Disclaimer: Like all posts on this blog this is intended for educational and commentary purposes and is not medical advice in any form. All medical decisions need to be made in collaboration with your personal physician who knows your history. For reasons stated below - vaccination information and recommendations are also less clear than they have ever been due largely to political influences that can also affect physicians.
This a strategic post about pneumonia. By strategic I mean I hope to clarify what it
is and how to prevent it. This is not
about diagnosing and treating it. Most
people reading this blog either don’t need to know that or know a lot more than
me about it. Instead, I hope to address three things – misinformation about it,
barriers in the modern healthcare system to acute care, and how to prevent it.
My focus will be on community acquired pneumonia (CAP). It is a term I am very familiar with dating
back 40 years to med school and my medical internship. As an intern I carried
around my copy of Sanford’s antimicrobial therapy and the relevant section of
Phantom Notes which was basically an outline of the leading Internal Medicine
text at the time. Thirty percent of the
people I admitted to the hospital had some kind of pulmonary problem. Depending on who you read chronic obstructive
pulmonary disease (COPD) is as high as the third leading cause of death
worldwide. Exacerbations of COPD were
very common reasons for hospital and ICU admission.
CAP by definition is acquired in the community and not in a
hospital setting. It can be cause by a
range of microorganisms and host factors.
It can also develop in people with no known risk factors. Conventional
wisdom used to be that the lung was sterile territory but now we know that it
contains a low biomass microbiome consisting of bacterial, viral, and fungal
elements that are there via microaspiration of mouth contents. Local physiological changes can occur to
change the microbiome, or pathogens can be inhaled that establish primary
infections (1). Certain lung diseases
like COPD and asthma can also lead to selective proliferation of elements of
the microbiome.
The ability of the lung to repair itself after injury or
infection is controversial. Some research suggested that the lung was
permanently changed by infection. One
example would be the association of asthma with previous rhinovirus infection.
More recent work suggests there is room for optimism if the regenerative
capacity of the lung can be activated (2).
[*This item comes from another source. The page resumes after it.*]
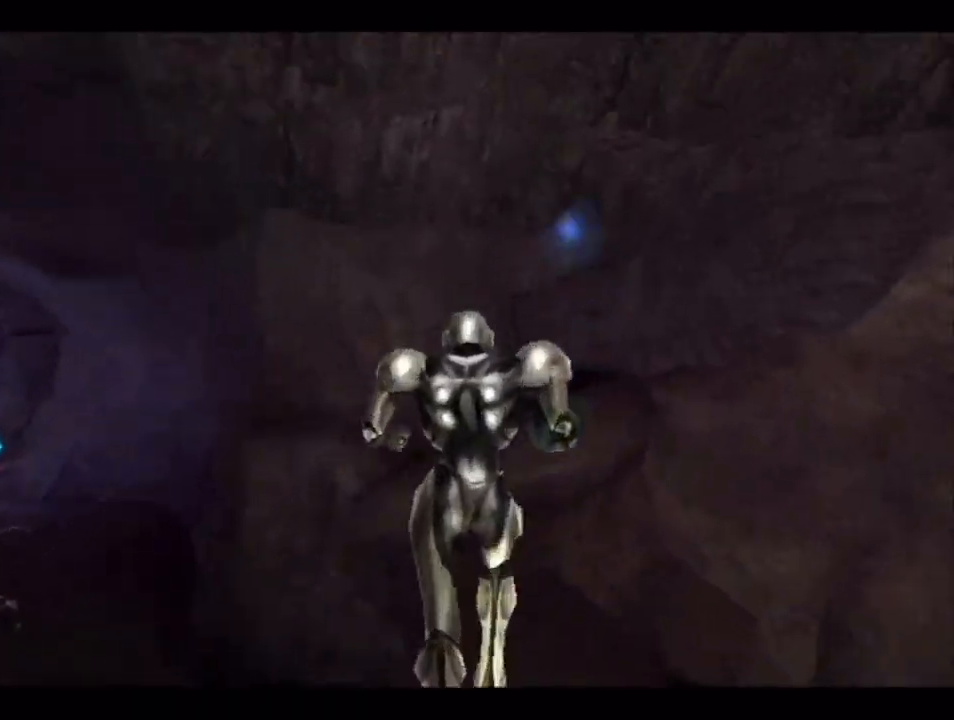
{"buttons": [], "left_stick": "left", "right_stick": "center", "events": [[100, "left_stick", "left"]]}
My motivation for this post was a clinical trial I read in
the New England Journal of Medicine. It
was about treating CAP in East Africa. The
research question was whether adding glucocorticoids to antibiotic treatment as
usual would improve outcomes. That study
quotes the mortality of CAP as 25-30%. The study was conducted in Kenya. 2,180 study patients were randomized to standard
care versus glucocorticoids. All
patients were admitted to a hospital and CAP was defined as “the presence of at
least two of the following signs and symptoms for less than 14 days: cough,
fever, dyspnea, hemoptysis, chest pain, or crackles on chest examination.” Imaging was not a criterion for study
entrance because it was not available in many settings. They were started on the protocol within 48
hours of admission. Glucocorticoids were provided for free as one of five
glucocorticoids in bioequivalent doses for a total of 10 days (including after
discharge) in addition to standard care (6 mg of dexamethasone, 160 mg of
hydrocortisone, 30 mg of methylprednisolone, 50 mg of prednisolone, or 50 mg of
prednisone). Standard care was
antibiotic therapy per World Health Organization (WHO) guidelines (beta lactam
and macrolide antibiotics). Exclusion criteria are available in the paper.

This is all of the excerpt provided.